INPUT DATA section start

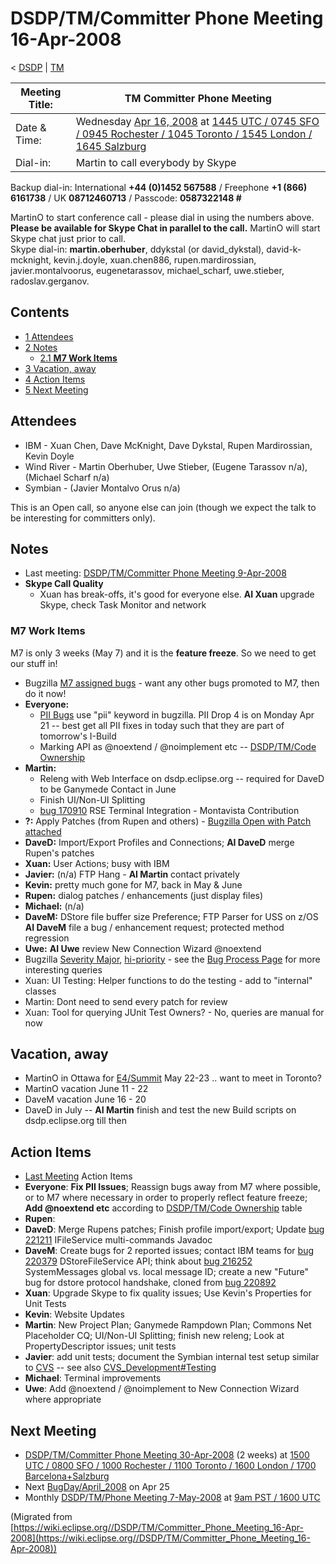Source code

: 

DSDP/TM/Committer Phone Meeting 16-Apr-2008
===========================================

< [DSDP](https://wiki.eclipse.org/DSDP "DSDP")‎ | [TM](./TM "DSDP/TM")

| Meeting Title: | **TM Committer Phone Meeting** |
| --- | --- |
| Date & Time: | Wednesday [Apr 16, 2008](./index.php?title=Apr_16,_2008&action=edit&redlink=1 "Apr 16, 2008 (page does not exist)") at [1445 UTC / 0745 SFO / 0945 Rochester / 1045 Toronto / 1545 London / 1645 Salzburg](http://www.timeanddate.com/worldclock/meetingdetails.html?year=2008&month=4&day=16&hour=14&min=45&sec=0&p1=224&p2=159&p3=250&p4=136&p5=223&iv=1800) |
| Dial-in: | Martin to call everybody by Skype |

Backup dial-in: International **+44 (0)1452 567588** / Freephone **+1 (866) 6161738** / UK **08712460713** / Passcode: **0587322148 #**

MartinO to start conference call - please dial in using the numbers above.  
**Please be available for Skype Chat in parallel to the call.** MartinO will start Skype chat just prior to call.  
Skype dial-in: **martin.oberhuber**, ddykstal (or david\_dykstal), david-k-mcknight, kevin.j.doyle, xuan.chen886, rupen.mardirossian, javier.montalvoorus, eugenetarassov, michael\_scharf, uwe.stieber, radoslav.gerganov.  

Contents
--------

*   [1 Attendees](#Attendees)
*   [2 Notes](#Notes)
    *   [2.1 **M7 Work Items**](#M7-Work-Items)
*   [3 Vacation, away](#Vacation.2C-away)
*   [4 Action Items](#Action-Items)
*   [5 Next Meeting](#Next-Meeting)

Attendees
---------

*   IBM - Xuan Chen, Dave McKnight, Dave Dykstal, Rupen Mardirossian, Kevin Doyle
*   Wind River - Martin Oberhuber, Uwe Stieber, (Eugene Tarassov n/a), (Michael Scharf n/a)
*   Symbian - (Javier Montalvo Orus n/a)

This is an Open call, so anyone else can join (though we expect the talk to be interesting for committers only).

Notes
-----

*   Last meeting: [DSDP/TM/Committer Phone Meeting 9-Apr-2008](./Committer_Phone_Meeting_9-Apr-2008 "DSDP/TM/Committer Phone Meeting 9-Apr-2008")
*   **Skype Call Quality**
    *   Xuan has break-offs, it's good for everyone else. **AI Xuan** upgrade Skype, check Task Monitor and network

### **M7 Work Items**

M7 is only 3 weeks (May 7) and it is the **feature freeze**. So we need to get our stuff in!

*   Bugzilla [M7 assigned bugs](https://bugs.eclipse.org/bugs/buglist.cgi?query_format=advanced&classification=DSDP&product=Target+Management&target_milestone=3.0+M6&target_milestone=3.0+M7&bug_status=UNCONFIRMED&bug_status=NEW&bug_status=ASSIGNED&bug_status=REOPENED&cmdtype=doit) \- want any other bugs promoted to M7, then do it now!
*   **Everyone:**
    *   [PII Bugs](https://bugs.eclipse.org/bugs/buglist.cgi?query_format=advanced&product=Target+Management&keywords_type=allwords&keywords=pii&bug_status=UNCONFIRMED&bug_status=NEW&bug_status=ASSIGNED&bug_status=REOPENED&cmdtype=doit) use "pii" keyword in bugzilla. PII Drop 4 is on Monday Apr 21 -- best get all PII fixes in today such that they are part of tomorrow's I-Build
    *   Marking API as @noextend / @noimplement etc -- [DSDP/TM/Code Ownership](./Code_Ownership "DSDP/TM/Code Ownership")
*   **Martin:**
    *   Releng with Web Interface on dsdp.eclipse.org -- required for DaveD to be Ganymede Contact in June
    *   Finish UI/Non-UI Splitting
    *   [bug 170910](https://bugs.eclipse.org/bugs/show_bug.cgi?id=170910) RSE Terminal Integration - Montavista Contribution
*   **?:** Apply Patches (from Rupen and others) - [Bugzilla Open with Patch attached](https://bugs.eclipse.org/bugs/buglist.cgi?query_format=advanced&classification=DSDP&product=Target+Management&bug_status=UNCONFIRMED&bug_status=NEW&bug_status=ASSIGNED&bug_status=REOPENED&cmdtype=doit&field0-0-0=attachments.ispatch&type0-0-0=equals&value0-0-0=1)
*   **DaveD:** Import/Export Profiles and Connections; **AI DaveD** merge Rupen's patches
*   **Xuan:** User Actions; busy with IBM
*   **Javier:** (n/a) FTP Hang - **AI Martin** contact privately
*   **Kevin:** pretty much gone for M7, back in May & June
*   **Rupen:** dialog patches / enhancements (just display files)
*   **Michael:** (n/a)
*   **DaveM:** DStore file buffer size Preference; FTP Parser for USS on z/OS **AI DaveM** file a bug / enhancement request; protected method regression
*   **Uwe:** **AI Uwe** review New Connection Wizard @noextend
*   Bugzilla [Severity Major](https://bugs.eclipse.org/bugs/buglist.cgi?query_format=advanced&classification=DSDP&product=Target+Management&bug_status=UNCONFIRMED&bug_status=NEW&bug_status=ASSIGNED&bug_status=REOPENED&bug_severity=blocker&bug_severity=critical&bug_severity=major&cmdtype=doit), [hi-priority](https://bugs.eclipse.org/bugs/buglist.cgi?query_format=advanced&classification=DSDP&product=Target+Management&bug_status=UNCONFIRMED&bug_status=NEW&bug_status=ASSIGNED&bug_status=REOPENED&cmdtype=doit&field0-0-0=priority&type0-0-0=regexp&value0-0-0=P%5B12%5D&field0-0-1=bug_severity&type0-0-1=regexp&value0-0-1=blocker%7Ccritical%7Cmajor) \- see the [Bug Process Page](https://www.eclipse.org/dsdp/tm/development/bug_process.php) for more interesting queries
*   Xuan: UI Testing: Helper functions to do the testing - add to "internal" classes
*   Martin: Dont need to send every patch for review
*   Xuan: Tool for querying JUnit Test Owners? - No, queries are manual for now

Vacation, away
--------------

*   MartinO in Ottawa for [E4/Summit](./E4/Summit "E4/Summit") May 22-23 .. want to meet in Toronto?
*   MartinO vacation June 11 - 22
*   DaveM vacation June 16 - 20
*   DaveD in July -- **AI Martin** finish and test the new Build scripts on dsdp.eclipse.org till then

Action Items
------------

*   [Last Meeting](./Committer_Phone_Meeting_9-Apr-2008#Action_Items "DSDP/TM/Committer Phone Meeting 9-Apr-2008") Action Items
*   **Everyone**: **Fix PII Issues**; Reassign bugs away from M7 where possible, or to M7 where necessary in order to properly reflect feature freeze; **Add @noextend etc** according to [DSDP/TM/Code Ownership](./Code_Ownership "DSDP/TM/Code Ownership") table
*   **Rupen**:
*   **DaveD**: Merge Rupens patches; Finish profile import/export; Update [bug 221211](https://bugs.eclipse.org/bugs/show_bug.cgi?id=221211) IFileService multi-commands Javadoc
*   **DaveM**: Create bugs for 2 reported issues; contact IBM teams for [bug 220379](https://bugs.eclipse.org/bugs/show_bug.cgi?id=220379) DStoreFileService API; think about [bug 216252](https://bugs.eclipse.org/bugs/show_bug.cgi?id=216252) SystemMessages global vs. local message ID; create a new "Future" bug for dstore protocol handshake, cloned from [bug 220892](https://bugs.eclipse.org/bugs/show_bug.cgi?id=220892)
*   **Xuan**: Upgrade Skype to fix quality issues; Use Kevin's Properties for Unit Tests
*   **Kevin**: Website Updates
*   **Martin**: New Project Plan; Ganymede Rampdown Plan; Commons Net Placeholder CQ; UI/Non-UI Splitting; finish new releng; Look at PropertyDescriptor issues; unit tests
*   **Javier**: add unit tests; document the Symbian internal test setup similar to [CVS](https://bugs.eclipse.org/bugs/show_bug.cgi?id=204138#c20) \-\- see also [CVS_Development#Testing](./CVS_Development#Testing "CVS Development")
*   **Michael**: Terminal improvements
*   **Uwe**: Add @noextend / @noimplement to New Connection Wizard where appropriate

Next Meeting
------------

*   [DSDP/TM/Committer Phone Meeting 30-Apr-2008](./Committer_Phone_Meeting_30-Apr-2008 "DSDP/TM/Committer Phone Meeting 30-Apr-2008") (2 weeks) at [1500 UTC / 0800 SFO / 1000 Rochester / 1100 Toronto / 1600 London / 1700 Barcelona+Salzburg](http://www.timeanddate.com/worldclock/meetingdetails.html?year=2008&month=4&day=30&hour=15&min=0&sec=0&p1=224&p2=159&p3=250&p4=31&p5=223&iv=1800)
*   Next [BugDay/April_2008](./BugDay/April_2008 "BugDay/April 2008") on Apr 25
*   Monthly [DSDP/TM/Phone Meeting 7-May-2008](./Phone_Meeting_7-May-2008 "DSDP/TM/Phone Meeting 7-May-2008") at [9am PST / 1600 UTC](http://www.timeanddate.com/worldclock/fixedtime.html?month=5&day=7&year=2008&hour=16&min=00&sec=0&p1=0)


(Migrated from [https://wiki.eclipse.org//DSDP/TM/Committer_Phone_Meeting_16-Apr-2008](https://wiki.eclipse.org//DSDP/TM/Committer_Phone_Meeting_16-Apr-2008))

INPUT DATA section end

WHAT THE EXERCISE ASKS =>
Wherever the word "London" occurs in the data, copy that whole line.

OUTPUT OF THE TASK =>
| Date & Time: | Wednesday [Apr 16, 2008](./index.php?title=Apr_16,_2008&action=edit&redlink=1 "Apr 16, 2008 (page does not exist)") at [1445 UTC / 0745 SFO / 0945 Rochester / 1045 Toronto / 1545 London / 1645 Salzburg](http://www.timeanddate.com/worldclock/meetingdetails.html?year=2008&month=4&day=16&hour=14&min=45&sec=0&p1=224&p2=159&p3=250&p4=136&p5=223&iv=1800) |
*   [DSDP/TM/Committer Phone Meeting 30-Apr-2008](./Committer_Phone_Meeting_30-Apr-2008 "DSDP/TM/Committer Phone Meeting 30-Apr-2008") (2 weeks) at [1500 UTC / 0800 SFO / 1000 Rochester / 1100 Toronto / 1600 London / 1700 Barcelona+Salzburg](http://www.timeanddate.com/worldclock/meetingdetails.html?year=2008&month=4&day=30&hour=15&min=0&sec=0&p1=224&p2=159&p3=250&p4=31&p5=223&iv=1800)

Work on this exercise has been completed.